→ **Exercise prompt**: Retype the records below exactly as they appear.
== Task data ==
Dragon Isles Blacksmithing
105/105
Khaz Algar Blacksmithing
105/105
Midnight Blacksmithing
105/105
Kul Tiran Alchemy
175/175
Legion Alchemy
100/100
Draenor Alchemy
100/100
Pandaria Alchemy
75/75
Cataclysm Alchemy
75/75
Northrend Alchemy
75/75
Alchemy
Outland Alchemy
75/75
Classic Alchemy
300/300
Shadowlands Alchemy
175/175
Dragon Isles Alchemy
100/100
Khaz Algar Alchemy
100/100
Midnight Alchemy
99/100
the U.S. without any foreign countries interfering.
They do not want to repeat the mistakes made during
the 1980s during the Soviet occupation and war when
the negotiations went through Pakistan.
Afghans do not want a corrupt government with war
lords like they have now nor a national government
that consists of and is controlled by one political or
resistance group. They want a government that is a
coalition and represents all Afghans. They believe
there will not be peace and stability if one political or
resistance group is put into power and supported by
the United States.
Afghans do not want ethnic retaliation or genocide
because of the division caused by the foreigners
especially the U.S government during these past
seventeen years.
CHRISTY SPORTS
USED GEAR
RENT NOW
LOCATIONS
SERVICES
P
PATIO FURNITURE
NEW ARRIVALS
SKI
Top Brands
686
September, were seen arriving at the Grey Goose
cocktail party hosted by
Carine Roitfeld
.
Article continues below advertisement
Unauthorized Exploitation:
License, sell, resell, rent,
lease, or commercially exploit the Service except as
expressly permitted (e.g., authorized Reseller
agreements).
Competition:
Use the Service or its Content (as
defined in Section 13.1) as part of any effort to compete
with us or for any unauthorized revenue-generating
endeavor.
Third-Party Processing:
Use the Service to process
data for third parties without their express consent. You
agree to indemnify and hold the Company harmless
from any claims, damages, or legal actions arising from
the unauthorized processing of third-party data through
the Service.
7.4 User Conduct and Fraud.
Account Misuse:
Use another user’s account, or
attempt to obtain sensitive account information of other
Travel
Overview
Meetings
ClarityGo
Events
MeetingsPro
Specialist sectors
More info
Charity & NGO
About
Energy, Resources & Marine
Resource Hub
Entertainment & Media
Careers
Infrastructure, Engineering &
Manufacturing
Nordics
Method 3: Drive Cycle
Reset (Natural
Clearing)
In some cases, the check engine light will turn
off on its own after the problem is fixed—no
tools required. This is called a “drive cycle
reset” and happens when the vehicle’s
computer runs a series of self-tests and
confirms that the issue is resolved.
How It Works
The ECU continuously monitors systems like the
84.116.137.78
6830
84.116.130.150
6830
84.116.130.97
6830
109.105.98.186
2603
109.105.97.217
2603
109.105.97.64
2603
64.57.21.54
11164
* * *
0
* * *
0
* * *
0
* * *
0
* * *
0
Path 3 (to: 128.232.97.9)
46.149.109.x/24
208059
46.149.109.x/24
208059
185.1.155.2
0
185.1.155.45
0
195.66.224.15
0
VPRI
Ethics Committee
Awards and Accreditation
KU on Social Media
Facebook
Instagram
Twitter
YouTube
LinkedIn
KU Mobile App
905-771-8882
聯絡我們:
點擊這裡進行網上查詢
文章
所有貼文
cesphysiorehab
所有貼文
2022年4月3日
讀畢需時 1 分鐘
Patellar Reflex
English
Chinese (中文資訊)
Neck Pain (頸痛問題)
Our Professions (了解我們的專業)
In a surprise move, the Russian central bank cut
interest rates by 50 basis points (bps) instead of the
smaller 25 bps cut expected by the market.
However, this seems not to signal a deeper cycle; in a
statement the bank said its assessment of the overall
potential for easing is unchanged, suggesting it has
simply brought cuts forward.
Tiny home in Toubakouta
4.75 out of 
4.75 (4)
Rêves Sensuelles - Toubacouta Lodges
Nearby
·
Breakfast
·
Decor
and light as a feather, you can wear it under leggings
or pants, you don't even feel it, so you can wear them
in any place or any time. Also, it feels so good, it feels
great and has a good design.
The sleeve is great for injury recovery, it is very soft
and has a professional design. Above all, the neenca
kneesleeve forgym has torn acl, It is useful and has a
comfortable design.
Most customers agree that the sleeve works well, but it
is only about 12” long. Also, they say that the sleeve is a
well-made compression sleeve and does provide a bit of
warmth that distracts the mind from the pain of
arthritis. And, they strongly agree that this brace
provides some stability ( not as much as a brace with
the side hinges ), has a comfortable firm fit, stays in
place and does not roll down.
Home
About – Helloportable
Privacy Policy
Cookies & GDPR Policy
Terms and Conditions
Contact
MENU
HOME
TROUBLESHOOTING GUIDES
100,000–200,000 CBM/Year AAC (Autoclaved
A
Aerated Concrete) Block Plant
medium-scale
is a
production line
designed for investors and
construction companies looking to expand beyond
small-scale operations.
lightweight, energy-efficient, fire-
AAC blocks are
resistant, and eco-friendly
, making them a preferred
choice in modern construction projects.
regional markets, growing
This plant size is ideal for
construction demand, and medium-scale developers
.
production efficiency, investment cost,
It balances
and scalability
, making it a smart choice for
===
→ **Response to this exercise**:
Dragon Isles Blacksmithing
105/105
Khaz Algar Blacksmithing
105/105
Midnight Blacksmithing
105/105
Kul Tiran Alchemy
175/175
Legion Alchemy
100/100
Draenor Alchemy
100/100
Pandaria Alchemy
75/75
Cataclysm Alchemy
75/75
Northrend Alchemy
75/75
Alchemy
Outland Alchemy
75/75
Classic Alchemy
300/300
Shadowlands Alchemy
175/175
Dragon Isles Alchemy
100/100
Khaz Algar Alchemy
100/100
Midnight Alchemy
99/100
the U.S. without any foreign countries interfering.
They do not want to repeat the mistakes made during
the 1980s during the Soviet occupation and war when
the negotiations went through Pakistan.
Afghans do not want a corrupt government with war
lords like they have now nor a national government
that consists of and is controlled by one political or
resistance group. They want a government that is a
coalition and represents all Afghans. They believe
there will not be peace and stability if one political or
resistance group is put into power and supported by
the United States.
Afghans do not want ethnic retaliation or genocide
because of the division caused by the foreigners
especially the U.S government during these past
seventeen years.
CHRISTY SPORTS
USED GEAR
RENT NOW
LOCATIONS
SERVICES
P
PATIO FURNITURE
NEW ARRIVALS
SKI
Top Brands
686
September, were seen arriving at the Grey Goose
cocktail party hosted by
Carine Roitfeld
.
Article continues below advertisement
Unauthorized Exploitation:
License, sell, resell, rent,
lease, or commercially exploit the Service except as
expressly permitted (e.g., authorized Reseller
agreements).
Competition:
Use the Service or its Content (as
defined in Section 13.1) as part of any effort to compete
with us or for any unauthorized revenue-generating
endeavor.
Third-Party Processing:
Use the Service to process
data for third parties without their express consent. You
agree to indemnify and hold the Company harmless
from any claims, damages, or legal actions arising from
the unauthorized processing of third-party data through
the Service.
7.4 User Conduct and Fraud.
Account Misuse:
Use another user’s account, or
attempt to obtain sensitive account information of other
Travel
Overview
Meetings
ClarityGo
Events
MeetingsPro
Specialist sectors
More info
Charity & NGO
About
Energy, Resources & Marine
Resource Hub
Entertainment & Media
Careers
Infrastructure, Engineering &
Manufacturing
Nordics
Method 3: Drive Cycle
Reset (Natural
Clearing)
In some cases, the check engine light will turn
off on its own after the problem is fixed—no
tools required. This is called a “drive cycle
reset” and happens when the vehicle’s
computer runs a series of self-tests and
confirms that the issue is resolved.
How It Works
The ECU continuously monitors systems like the
84.116.137.78
6830
84.116.130.150
6830
84.116.130.97
6830
109.105.98.186
2603
109.105.97.217
2603
109.105.97.64
2603
64.57.21.54
11164
* * *
0
* * *
0
* * *
0
* * *
0
* * *
0
Path 3 (to: 128.232.97.9)
46.149.109.x/24
208059
46.149.109.x/24
208059
185.1.155.2
0
185.1.155.45
0
195.66.224.15
0
VPRI
Ethics Committee
Awards and Accreditation
KU on Social Media
Facebook
Instagram
Twitter
YouTube
LinkedIn
KU Mobile App
905-771-8882
聯絡我們:
點擊這裡進行網上查詢
文章
所有貼文
cesphysiorehab
所有貼文
2022年4月3日
讀畢需時 1 分鐘
Patellar Reflex
English
Chinese (中文資訊)
Neck Pain (頸痛問題)
Our Professions (了解我們的專業)
In a surprise move, the Russian central bank cut
interest rates by 50 basis points (bps) instead of the
smaller 25 bps cut expected by the market.
However, this seems not to signal a deeper cycle; in a
statement the bank said its assessment of the overall
potential for easing is unchanged, suggesting it has
simply brought cuts forward.
Tiny home in Toubakouta
4.75 out of 
4.75 (4)
Rêves Sensuelles - Toubacouta Lodges
Nearby
·
Breakfast
·
Decor
and light as a feather, you can wear it under leggings
or pants, you don't even feel it, so you can wear them
in any place or any time. Also, it feels so good, it feels
great and has a good design.
The sleeve is great for injury recovery, it is very soft
and has a professional design. Above all, the neenca
kneesleeve forgym has torn acl, It is useful and has a
comfortable design.
Most customers agree that the sleeve works well, but it
is only about 12” long. Also, they say that the sleeve is a
well-made compression sleeve and does provide a bit of
warmth that distracts the mind from the pain of
arthritis. And, they strongly agree that this brace
provides some stability ( not as much as a brace with
the side hinges ), has a comfortable firm fit, stays in
place and does not roll down.
Home
About – Helloportable
Privacy Policy
Cookies & GDPR Policy
Terms and Conditions
Contact
MENU
HOME
TROUBLESHOOTING GUIDES
100,000–200,000 CBM/Year AAC (Autoclaved
A
Aerated Concrete) Block Plant
medium-scale
is a
production line
designed for investors and
construction companies looking to expand beyond
small-scale operations.
lightweight, energy-efficient, fire-
AAC blocks are
resistant, and eco-friendly
, making them a preferred
choice in modern construction projects.
regional markets, growing
This plant size is ideal for
construction demand, and medium-scale developers
.
production efficiency, investment cost,
It balances
and scalability
, making it a smart choice for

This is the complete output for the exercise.